By Felix Anthony
Miao, March 13, 2019: Two French missionaries were remembered at the 60th Tibetan National Uprising Day commemoration in Miao town in Arunachal Pradesh.
“Tibet and Christianity in Arunachal Pradesh have an age-old connection,” said Likro Mossang, women president of Miao Diocese in east Arunachal Pradesh.
“French missionaries Nicolas Krick and Augustine Bourry were killed on their way to Tibet in 1854. They sowed the first seeds of Christianity in Arunachal Pradesh 165 years ago before they were killed on August 2 the same year at the Tibet-Arunachal border region by a Mishmi Tribe chieftain.”
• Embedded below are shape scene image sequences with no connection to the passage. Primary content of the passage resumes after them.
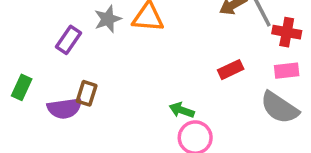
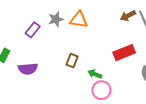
red rectangle: (231, 70) -> (124, 53), size x1.5
brown rectangle: (87, 93) -> (72, 61), moved

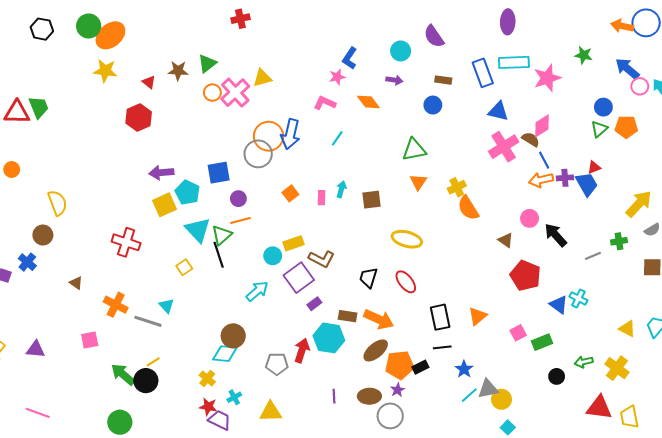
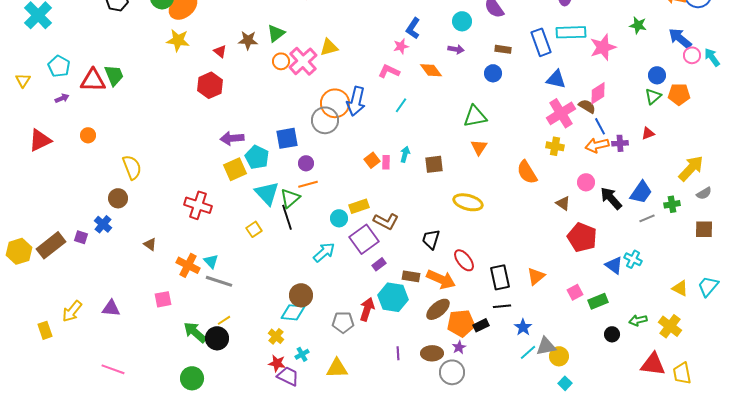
blue trapezoid: (587, 184) -> (641, 192), moved, turned 65
yellow cross: (457, 187) -> (555, 146), moved, turned 36
orange square: (290, 193) -> (372, 160), moved
red ellipse: (406, 282) -> (464, 260), moved
cyan triangle: (167, 306) -> (211, 261), moved

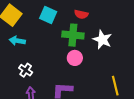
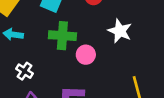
green cross: (73, 35) -> (62, 36), moved

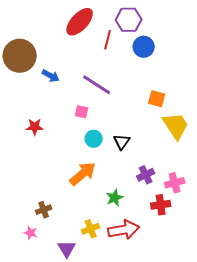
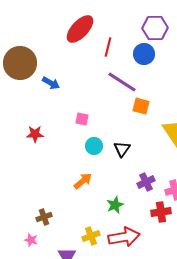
purple hexagon: (129, 20) -> (155, 28), moved
purple line: (97, 85) -> (122, 82), moved
orange square: (157, 99) -> (141, 106), moved
orange arrow: (83, 174) -> (83, 181), size x0.7

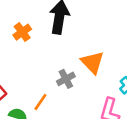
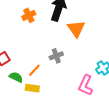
orange triangle: (92, 62) -> (76, 29), moved

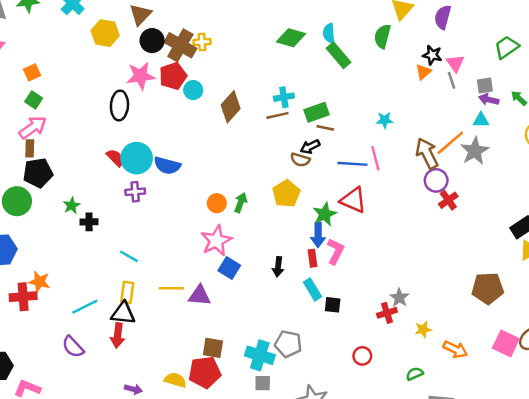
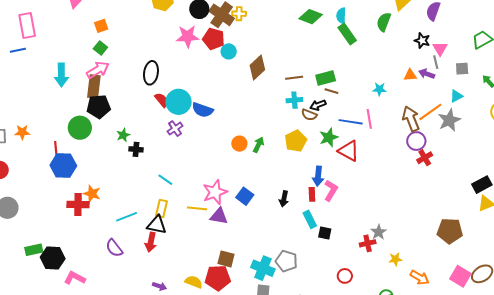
orange triangle: (423, 72) -> (410, 75), moved, turned 32
red pentagon: (173, 76) -> (214, 39), turned 30
cyan cross: (284, 97) -> (294, 100), moved
purple arrow: (489, 100) -> (427, 74), moved
black ellipse: (119, 105) -> (151, 73), moved
cyan triangle: (481, 120) -> (456, 96), turned -32
brown rectangle: (30, 148) -> (94, 86), size x1.6
purple cross: (135, 192) -> (175, 129), turned -35
green star: (325, 214) -> (329, 137), moved
pink star: (216, 241) -> (215, 192), moved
Tibetans all over the world gather together every year on March 10 to pay homage to the thousands of heroes who laid their lives, resisting brutal suppression of the Chinese Communist occupation forces in 1959.
“Although Fathers Krick and Bourry could not enter Tibet, my presence with you today as a guest on the 60th Anniversary of the Tibetan National Uprising Day is like fulfilling their dream,” Mossang said addressing some 500 Tibetan women from the Miao Tibetan Settlement.
They then took out a candlelight peace march from their settlement to Miao town, covering distance of five kilometers on foot.
With 500 families of more than 3,000 people Miao has the largest Tibetan settlement in northeastern India.
The 60th Tibetan National Uprising Day was organized by the Regional Tibetan Youth Congress of Miao unit.
The memories of the Servants of God Krick and Bourry, the missionaries to Tibet getting revived on the 60th Tibetan National Uprising Day augurs well for the cause of canonization of the two martyrs.
Mossang expressed the hope that Tibetans settled across the world would be able to return to their homeless through the intercession of the two French missionaries, who are now Servants of God, the first stage in the canonization process in the Catholic Church.